Malam kian larut, namun mata Pak Daeng belum juga bisa terpejam. Netranya menatap tajam langit-langit kamar, kemudian beralih ke arah jam dinding terpajang di dinding kamar bercat putih yang catnya mulai mengelupas. la mulai beranjak dari peraduan menuju tempat wudhu, kemudian sholat tahajud.
Jam menunjukan setengah tujuh pagi, tepat saat Pak Daeng memakai sepatu tuanya yang bawahnya terlihat berlubang, sebuah mobil avanza silver berhenti di depan rumahnya. la mendongak, terlihat sesosok wanita cantik beseragam pemda turun dari mobil.
“Assalamualaikum, Pak.” Tangan wanita cantik itu mengulur ke arah Pak Daeng dan mencium takzim punggung sang guru
“Wa'alaikumsalam, Bu Izzah,” ucap Pak Daeng tak percaya.
Mereka masuk ke rumah sederhana itu. Bu Izzah memberikan selembar kertas di dalam sebuah map. Pak Daeng berkaca-kaca. Ia begitu tak percaya tentang berita yang ia baca dari tulisan itu. Ya, ia lulus tes tahap I, pemerintah merubah afirmasi bagi guru berusia 50 tahun ke atas. Badannya spontan tersungkur ke lantai, bersujud syukur.
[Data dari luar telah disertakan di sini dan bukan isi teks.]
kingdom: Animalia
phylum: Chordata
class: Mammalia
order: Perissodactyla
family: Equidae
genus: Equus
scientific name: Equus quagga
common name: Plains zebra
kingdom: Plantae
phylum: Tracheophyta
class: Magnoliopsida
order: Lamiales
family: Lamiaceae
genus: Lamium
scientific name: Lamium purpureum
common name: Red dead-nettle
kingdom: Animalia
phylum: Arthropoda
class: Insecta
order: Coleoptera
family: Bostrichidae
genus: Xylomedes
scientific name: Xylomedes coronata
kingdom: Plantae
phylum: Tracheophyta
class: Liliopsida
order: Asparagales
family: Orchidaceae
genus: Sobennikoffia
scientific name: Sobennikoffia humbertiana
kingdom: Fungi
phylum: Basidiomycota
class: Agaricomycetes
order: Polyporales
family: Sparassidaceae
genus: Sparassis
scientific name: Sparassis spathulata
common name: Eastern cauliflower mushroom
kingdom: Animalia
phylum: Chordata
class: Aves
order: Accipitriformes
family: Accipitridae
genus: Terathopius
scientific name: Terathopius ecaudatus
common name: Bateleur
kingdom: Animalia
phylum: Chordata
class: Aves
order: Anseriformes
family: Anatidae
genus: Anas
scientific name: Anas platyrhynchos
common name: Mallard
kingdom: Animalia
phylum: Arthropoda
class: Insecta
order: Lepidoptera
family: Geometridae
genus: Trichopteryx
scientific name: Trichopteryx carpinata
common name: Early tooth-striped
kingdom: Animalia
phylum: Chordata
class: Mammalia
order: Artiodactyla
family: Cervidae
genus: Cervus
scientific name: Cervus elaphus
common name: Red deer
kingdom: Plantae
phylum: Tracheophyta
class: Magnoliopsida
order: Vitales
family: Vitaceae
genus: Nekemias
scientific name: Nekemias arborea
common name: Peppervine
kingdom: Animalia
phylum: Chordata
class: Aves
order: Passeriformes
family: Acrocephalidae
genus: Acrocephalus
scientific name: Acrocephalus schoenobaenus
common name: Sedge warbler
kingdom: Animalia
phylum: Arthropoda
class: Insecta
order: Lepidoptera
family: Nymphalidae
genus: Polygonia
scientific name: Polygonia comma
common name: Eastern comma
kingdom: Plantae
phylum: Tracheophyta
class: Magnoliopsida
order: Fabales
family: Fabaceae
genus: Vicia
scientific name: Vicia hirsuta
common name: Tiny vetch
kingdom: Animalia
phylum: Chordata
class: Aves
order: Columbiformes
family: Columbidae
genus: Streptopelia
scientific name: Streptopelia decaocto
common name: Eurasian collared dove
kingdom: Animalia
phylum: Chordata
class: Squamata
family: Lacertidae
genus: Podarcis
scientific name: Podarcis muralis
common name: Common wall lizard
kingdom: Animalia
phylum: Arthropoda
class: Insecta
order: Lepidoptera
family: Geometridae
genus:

Beberapa bulan kemudian, sesosok pria berumur lima puluhan, tengah menerima SK di tangannya. Butir bening menganak sungai dan tangan keriputnya memegang map dengan gemetar. la menatap wajah-wajah di samping kanan dan kirinya, kemudian berpindah ke arah jendela, Bu Izzah dengan senyum indah menatapnya bangga.
Kini, pria tua yang dulu bersepatu hitam lusuh dan bagian alasnya berlubang itu, memakai seragam rapi, terlihat papan nama terpahat nama dan NIP tersemat di bagian dada sebelah kanan. Sepatunya kini, terlihat bagus, dan berwarna hitam mengilap berjalan menuju ke kelas. la menatap tajam anak-anak berseragam merah putih menantinya di depan kelas berbaris rapi, di bagian depan tampak ketua kelas tengah menyiapkan barisan.